A trendy community built upon a former tidal marsh, the South End, composed of appealingly uniform rows of five-story townhouses, is constructed mostly of mid-nineteenth century bowfronts or bay windows decorated with iron railings and tiny gardens enclosed by iron fences, and handful of small green parks, mostly with a fountain in the middle, throughout the area. The structures, primarily made of red bricks, are commonly designed with Renaissance Revival, Italianate and French Second Empire style. Greek Revival, Egyptian Revival, Gothic Revival, and Queen Anne style houses are also distinguishable around the district.

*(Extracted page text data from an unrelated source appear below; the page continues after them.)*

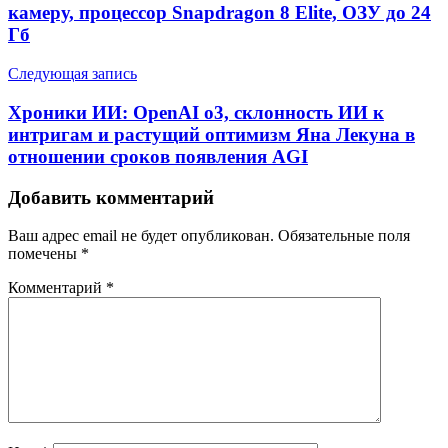
камеру, процессор Snapdragon 8 Elite, ОЗУ до 24
Гб
Следующая запись
Хроники ИИ: OpenAI o3, склонность ИИ к
интригам и растущий оптимизм Яна Лекуна в
отношении сроков появления AGI
Добавить комментарий
Ваш адрес email не будет опубликован.
Обязательные поля
помечены
*
Комментарий
*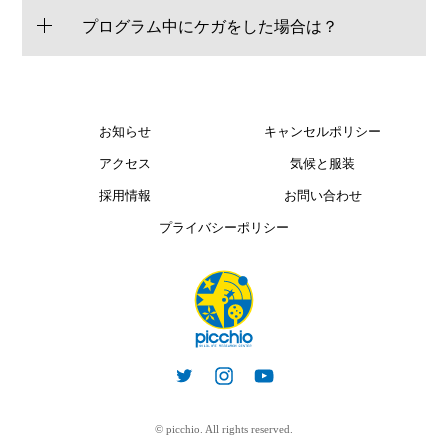
プログラム中にケガをした場合は？
お知らせ
キャンセルポリシー
アクセス
気候と服装
採用情報
お問い合わせ
プライバシーポリシー
© picchio. All rights reserved.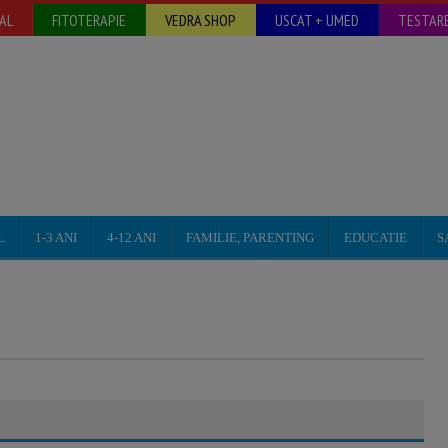
AL
FITOTERAPIE
VEDRA SHOP
USCAT + UMED
TESTARE
L
1-3 ANI
4-12 ANI
FAMILIE, PARENTING
EDUCATIE
S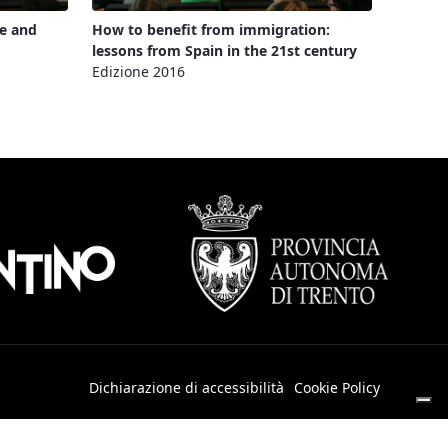
ve and
How to benefit from immigration:
lessons from Spain in the 21st century
Edizione 2016
Dichiarazione di accessibilità
Cookie Policy
cy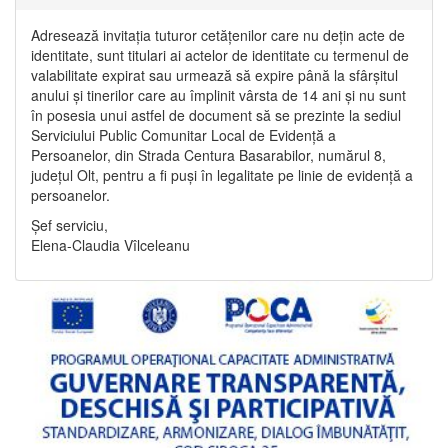
Adresează invitația tuturor cetățenilor care nu dețin acte de
identitate, sunt titulari ai actelor de identitate cu termenul de
valabilitate expirat sau urmează să expire până la sfârșitul
anului și tinerilor care au împlinit vârsta de 14 ani și nu sunt
în posesia unui astfel de document să se prezinte la sediul
Serviciului Public Comunitar Local de Evidență a
Persoanelor, din Strada Centura Basarabilor, numărul 8,
județul Olt, pentru a fi puși în legalitate pe linie de evidență a
persoanelor.
Șef serviciu,
Elena-Claudia Vîlceleanu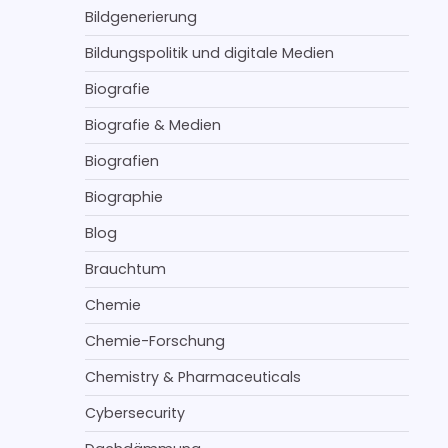
Bildgenerierung
Bildungspolitik und digitale Medien
Biografie
Biografie & Medien
Biografien
Biographie
Blog
Brauchtum
Chemie
Chemie-Forschung
Chemistry & Pharmaceuticals
Cybersecurity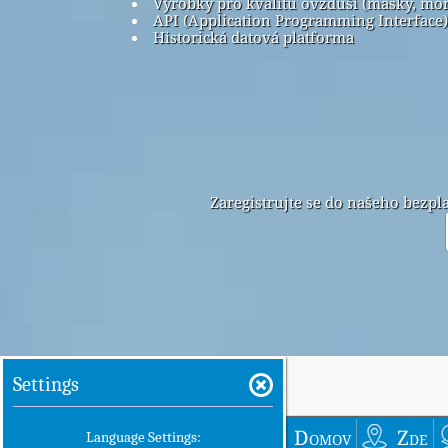
Výrobky pro kvalitu ovzduší (masky, mo
API (Application Programming Interface)
Historická datová platforma
Zaregistrujte se do našeho bezp
Settings
Domov
Zde
Language Settings:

In spite of the various styles, a common combination of red brick, slate, limestone or granite trim, and cast iron railings present an interesting unified look in the surrounding.

Eleven residential parks, mostly elliptical in form, are positioned across the South End fused with inactively used small greenery set in the middle. Inspired by English residential squares, these parks differ in size and mostly consist of a central fountain and enclosed with cast iron fencing.

The charming community of the South End attracted well-off young families including business owners, two mayors, bankers, and industrialists and started a ?wealthy neighborhood? but was somewhat short-lived. However, due to the development of new residential housing in Back Bay and Roxbury and a series of financial crisis, by the close of the nineteenth century, most of the original residents had moved out South End and their private homes were converted into tenements and lodging-houses. This event first lure new immigrants and, in the 1940s, single gay men who thought of the possibility of living discreetly in the various male or female only lodging houses. The South End also became a center of African-American middle class Boston life and culture that made the area famous for its jazz clubs. Other residents of the South End are a large number of Pullman Porters who dwelled mostly between Columbus Avenue and the railroad bed. These residents make for diverse characteristics of the South End today.